Korean scholar-officials in the Joseon period liked to have artists paint their literati gatherings (gyehoedo) in the 16th century. On these paintings, the patron added his own poetic inscription to express the high spirituality of the gathering and record the names of participants.
In Japan, the Muromachi Zen clerics copied Chinese-style poems above an ink painting to make a hanging scroll called a shigajiku. Not only were the monks committed to Zen Buddhism, they were also used in diplomatic and cultural exchanges with China and Korea as leaders of culture. Thus their ink paintings often merged Chinese, Japanese, and Korean poems and images.
Japanese and Korean elites appreciated Chinese landscapes through the imagery of poetry because most of them could not travel to China. In fact, incorporating Chinese poetic themes with idealized visions of Chinese landscapes expressed faithful spirituality in a way that simply painting a realistic landscape from their own mundane life could never have done. Essentially, painted poetry became the image of utopia in the minds of Japanese and Korean elites, whether or not those images looked like the “real” China.
While painted poetry is central to landscape and figure paintings, its presence in decorative arts is more subtle, as a selection of works in the exhibition attests. Yet understanding poetry helps us recognize the poetic themes present in other art forms. The more we know the poems, the more we enjoy interpreting the symbolic meanings of decorative motifs such as the chrysanthemum, lotus, crane, phoenix, grape, and plum.
Dish with Chrysanthemums and Marigolds 1700s. Japan, Edo period. Imari ware porcelain with underglaze blue and overglaze enamel and gold decoration; h. 3.2 cm, diam. 21.1 cm. Severance and Greta Millikin Collection 1964.265
Pitcher with Cover 1100s. Korea, Goryeo period. Celadon ware with inlaid white and black slip decoration; h. 21 cm. Gift of John L. Severance
Calligraphy, practically speaking, was simply a tool to transfer poems more clearly and directly to their audiences.

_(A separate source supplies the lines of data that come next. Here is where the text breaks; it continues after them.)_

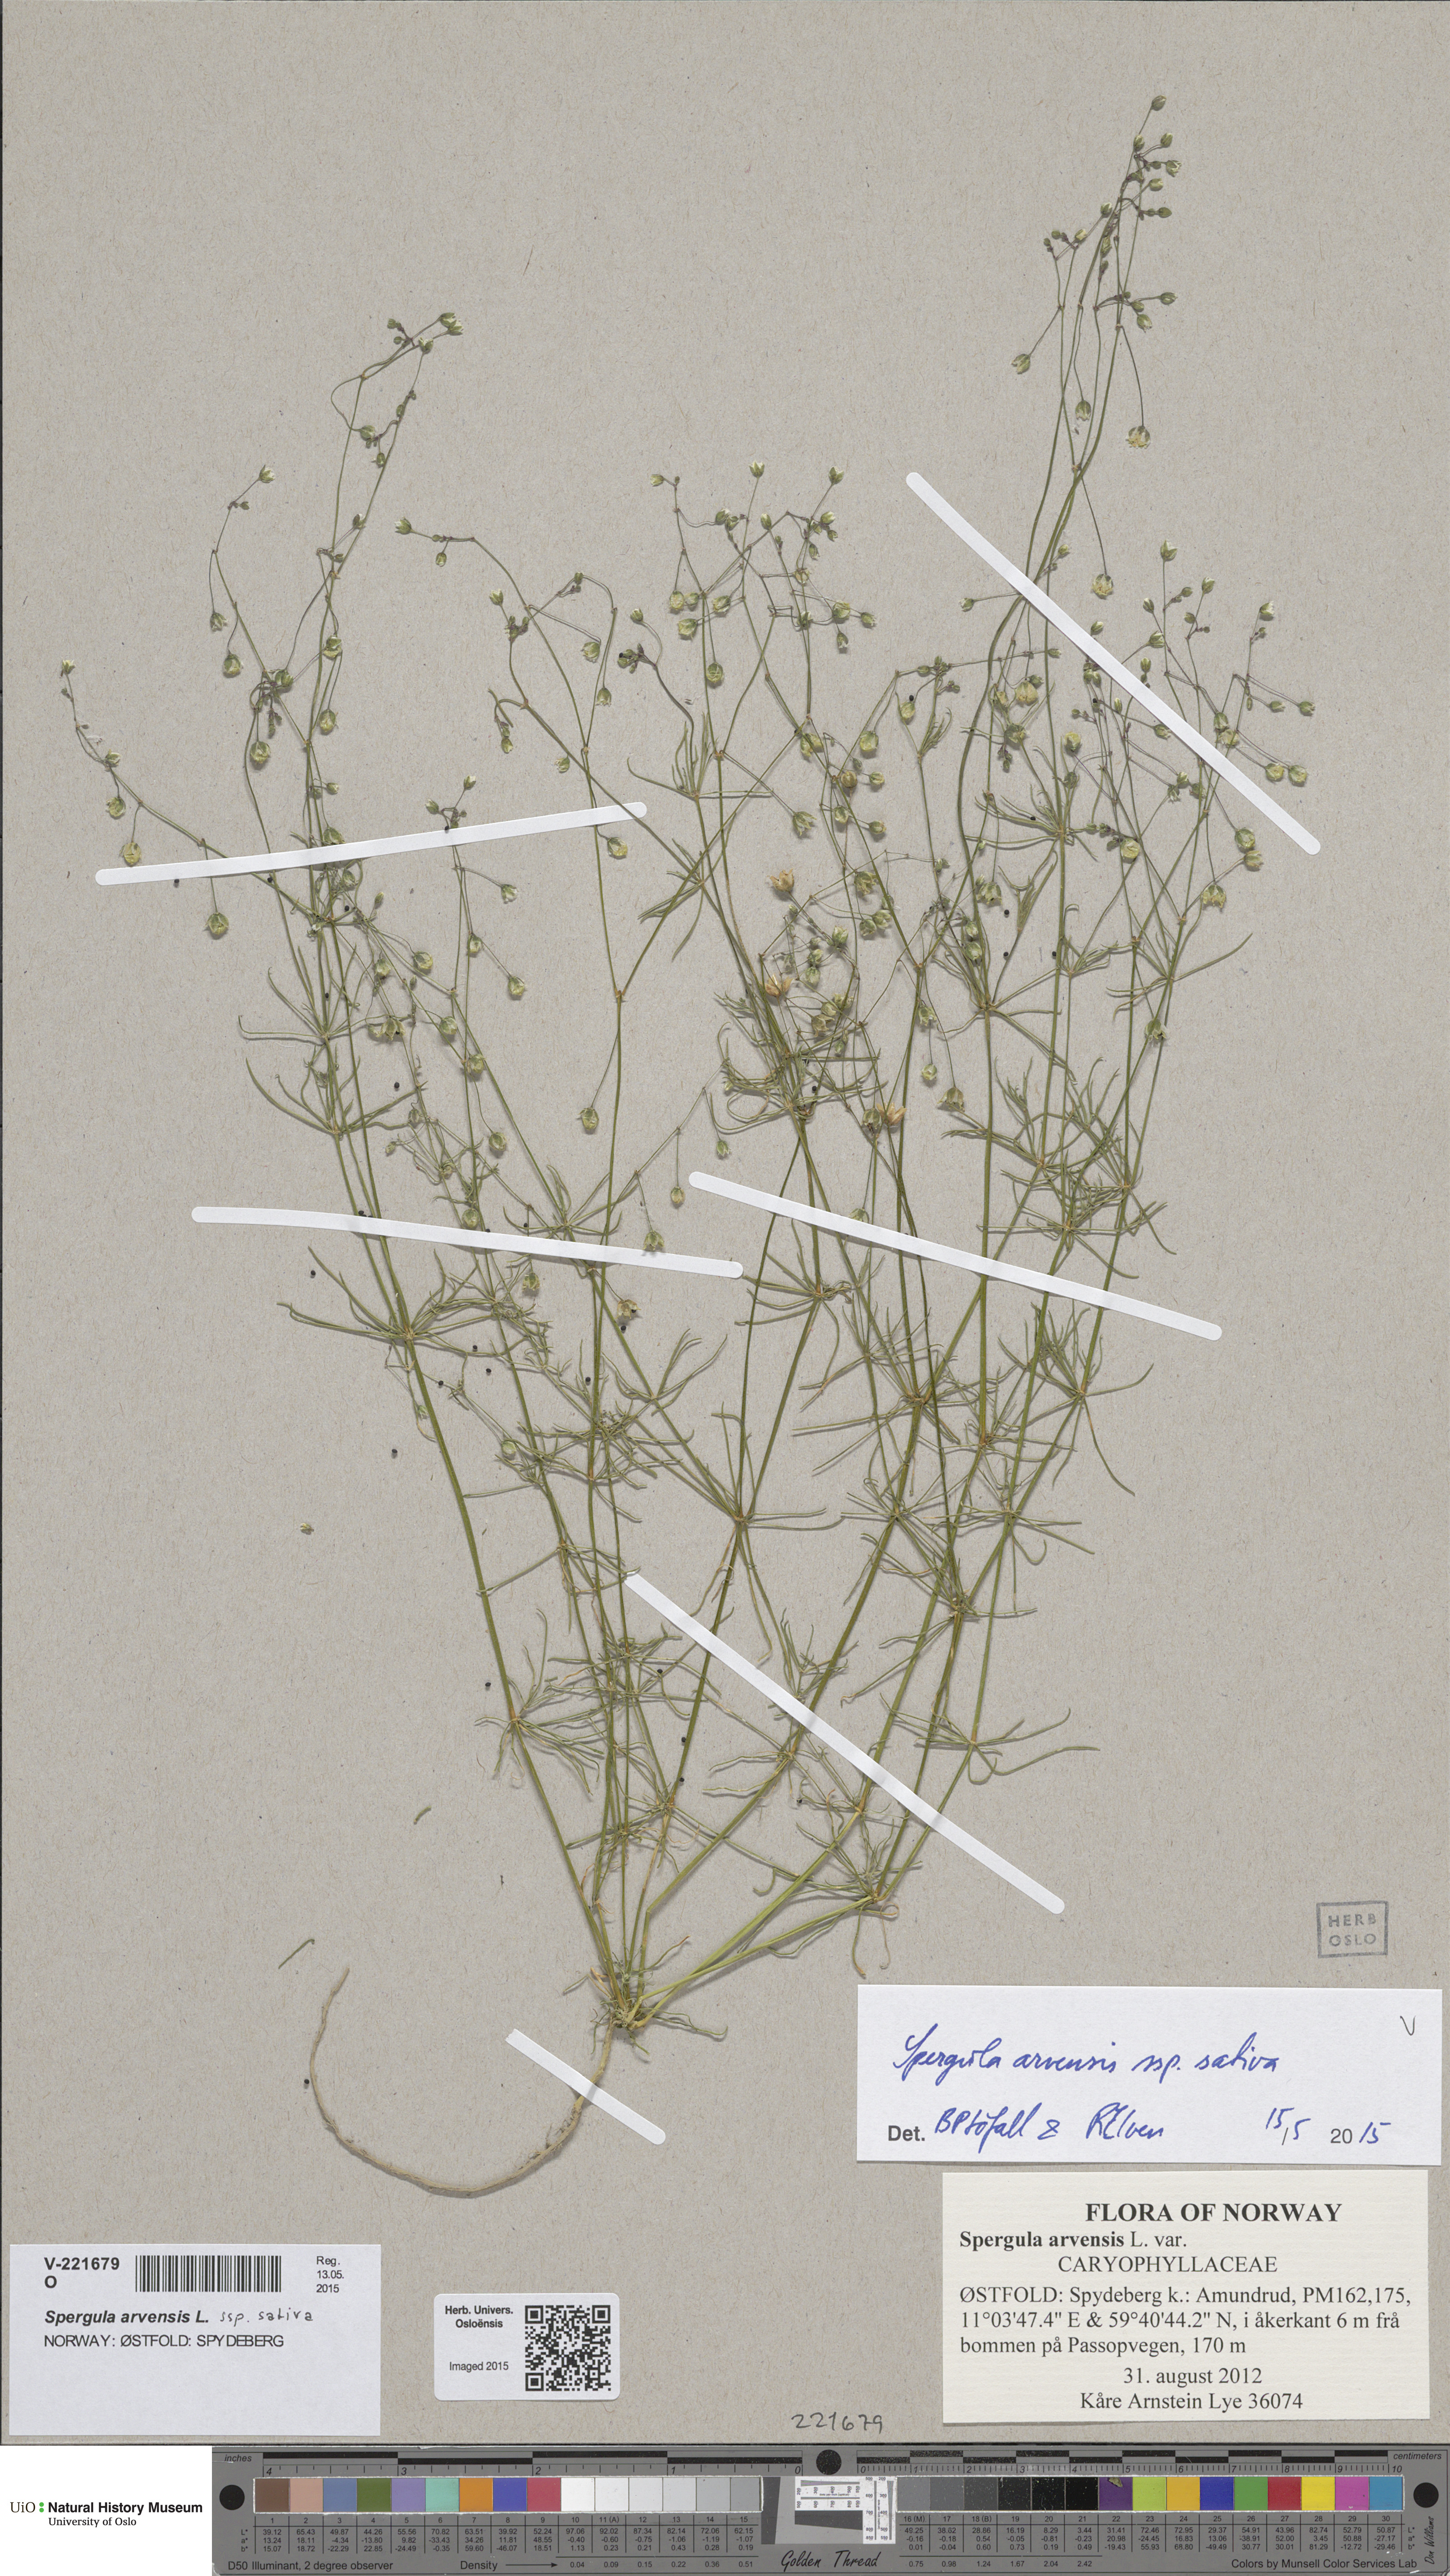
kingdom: Plantae
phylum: Tracheophyta
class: Magnoliopsida
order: Caryophyllales
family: Caryophyllaceae
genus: Spergula
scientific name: Spergula arvensis
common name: Corn spurrey
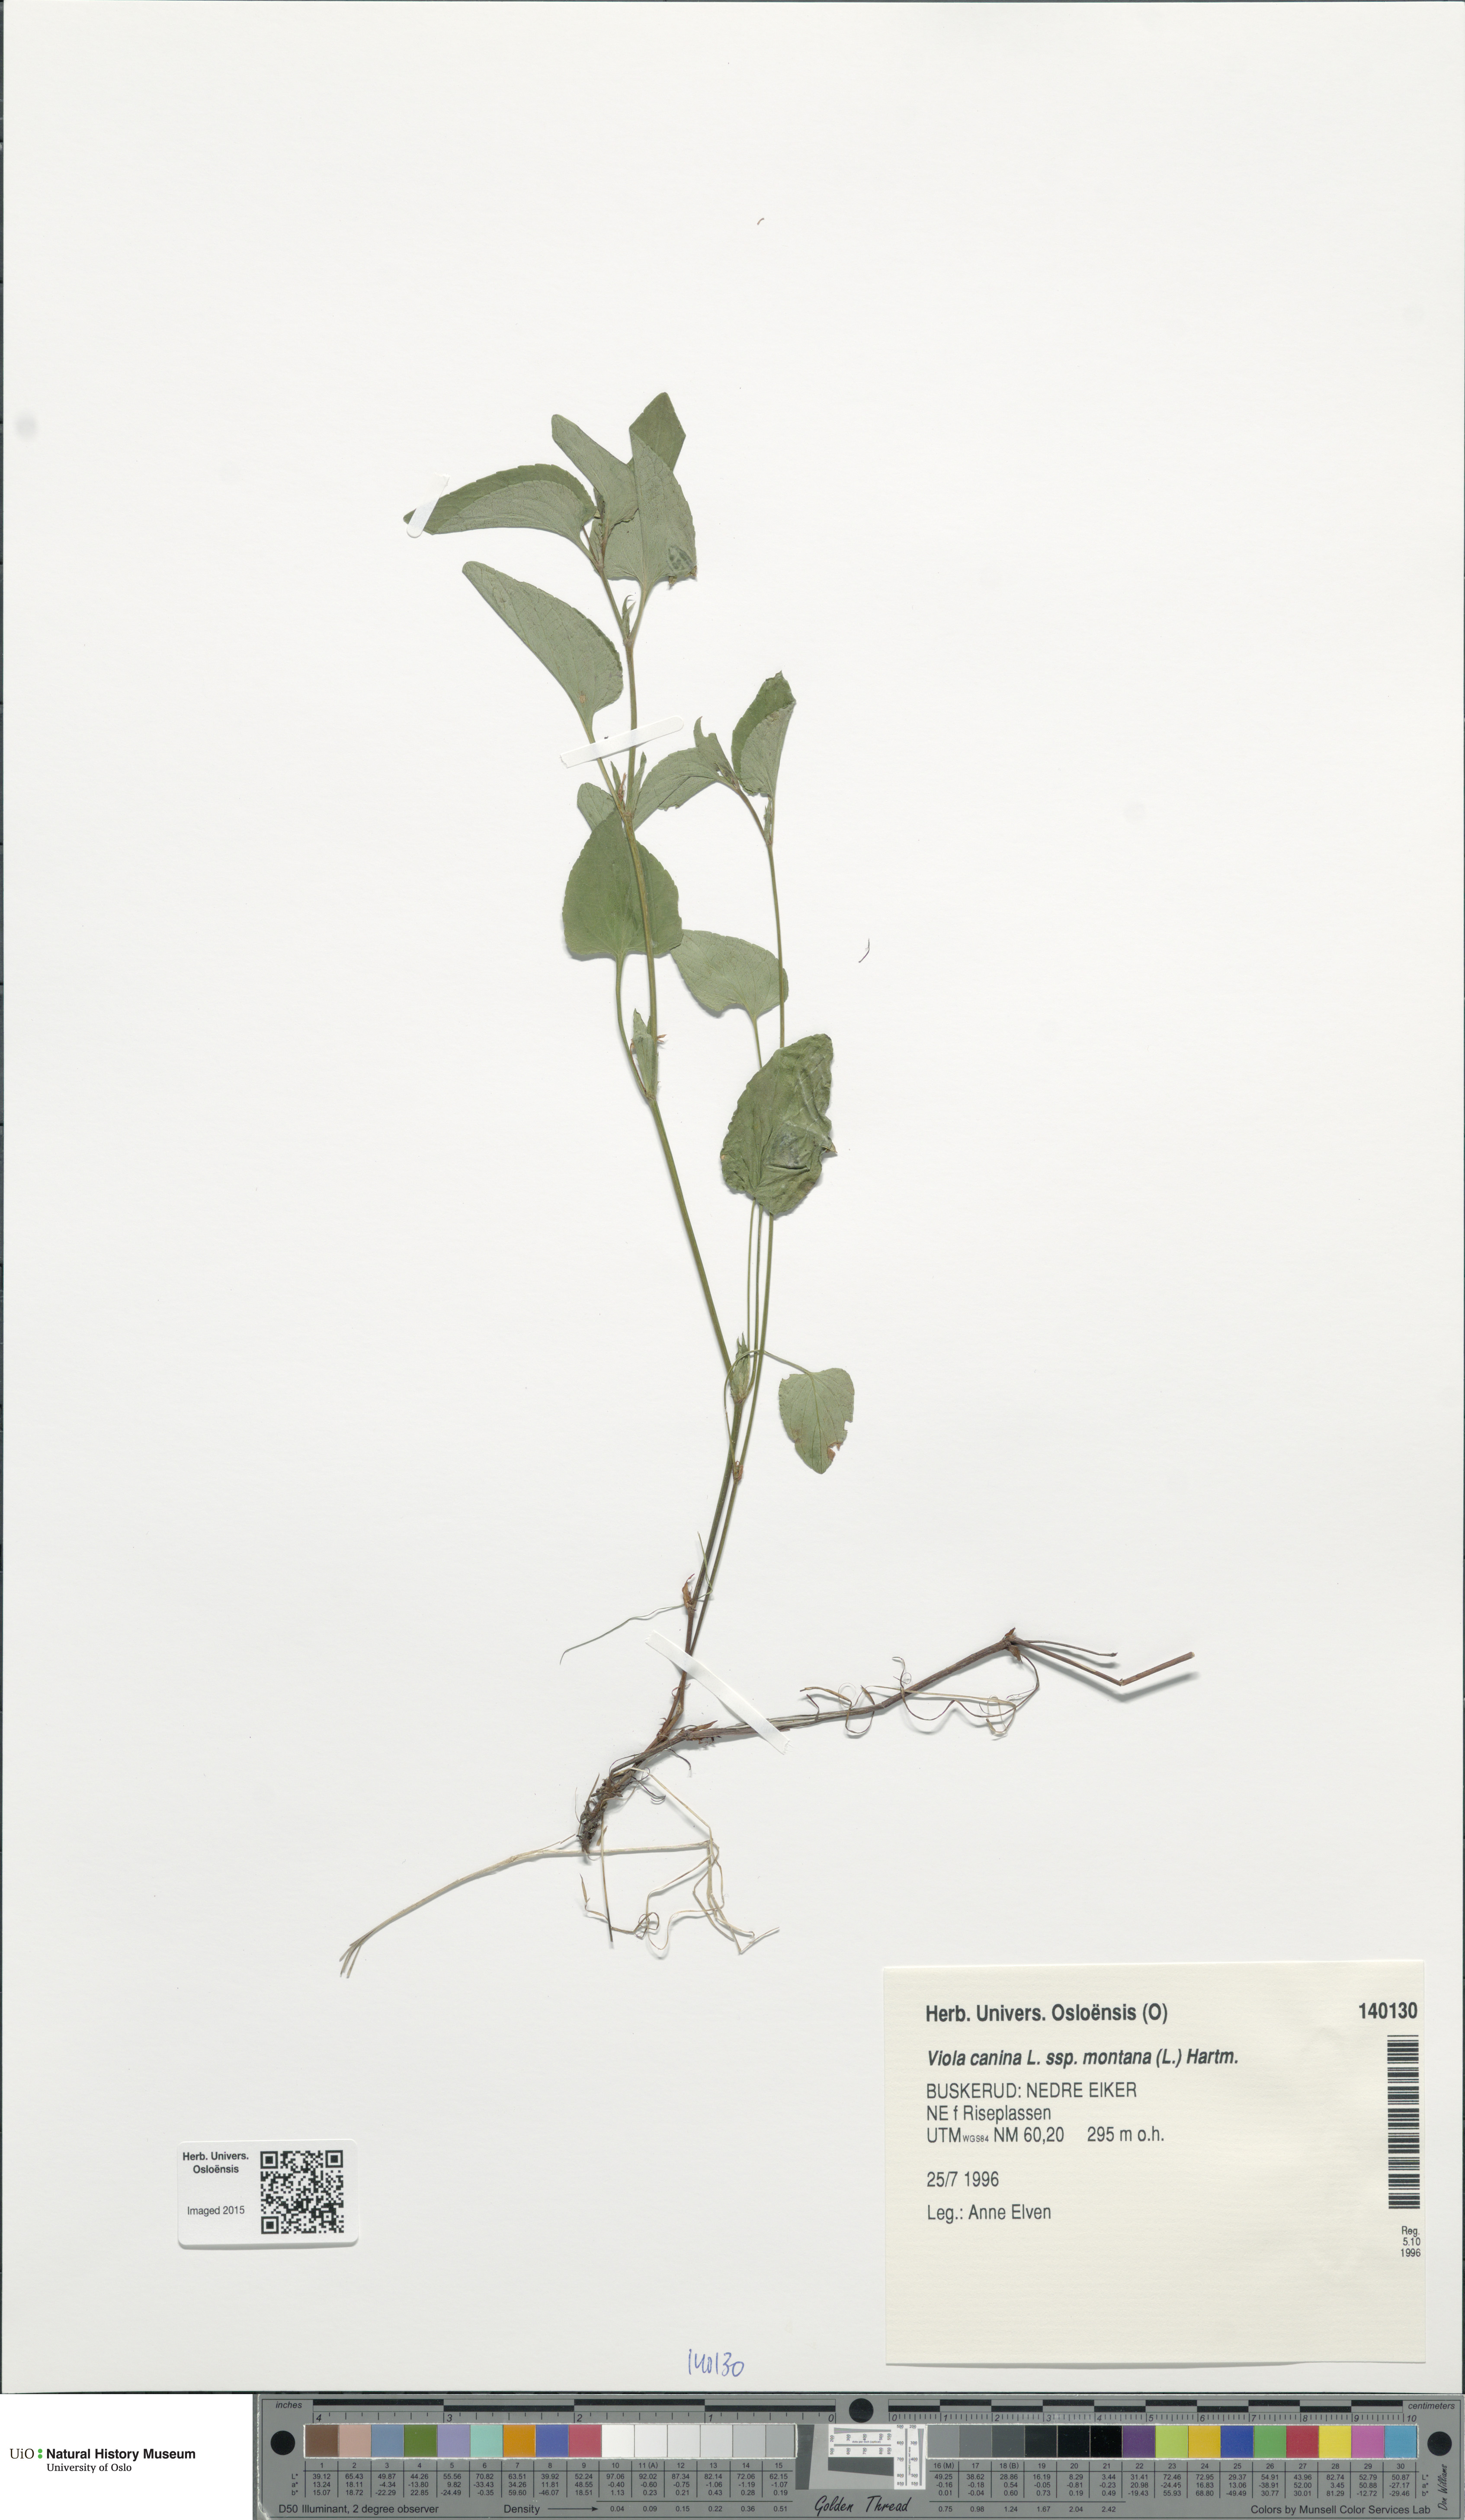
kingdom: Plantae
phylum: Tracheophyta
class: Magnoliopsida
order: Malpighiales
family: Violaceae
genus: Viola
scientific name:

In Korea, the elite class had to compose Chinese-style poems in order to pass the state examinations that were a prerequisite for social status. Thus, Chinese-style poems were more dominant than those pure Korean poems for official careers and social success. In daily life, however, Korean literati also enjoyed the Korean verse sijo and translated it into Chinese poetic styles for publishing in anthologies of poems and verses. The show features beautiful examples of both types.
Throughout the long tradition of Confucianism, East Asian art has valued the expression of faithful spirituality through poems, calligraphy, paintings, and artisinal crafts. The elites of Japan and Korea enriched their own art and culture by incorporating spiritual and aesthetic aspirations from classical Chinese poems. The Confucian tradition of cultivating the inner mind through poetry, calligraphy, and painting is the key to understanding the common culture of East Asia, and stands as a model for cross-cultural appreciation today.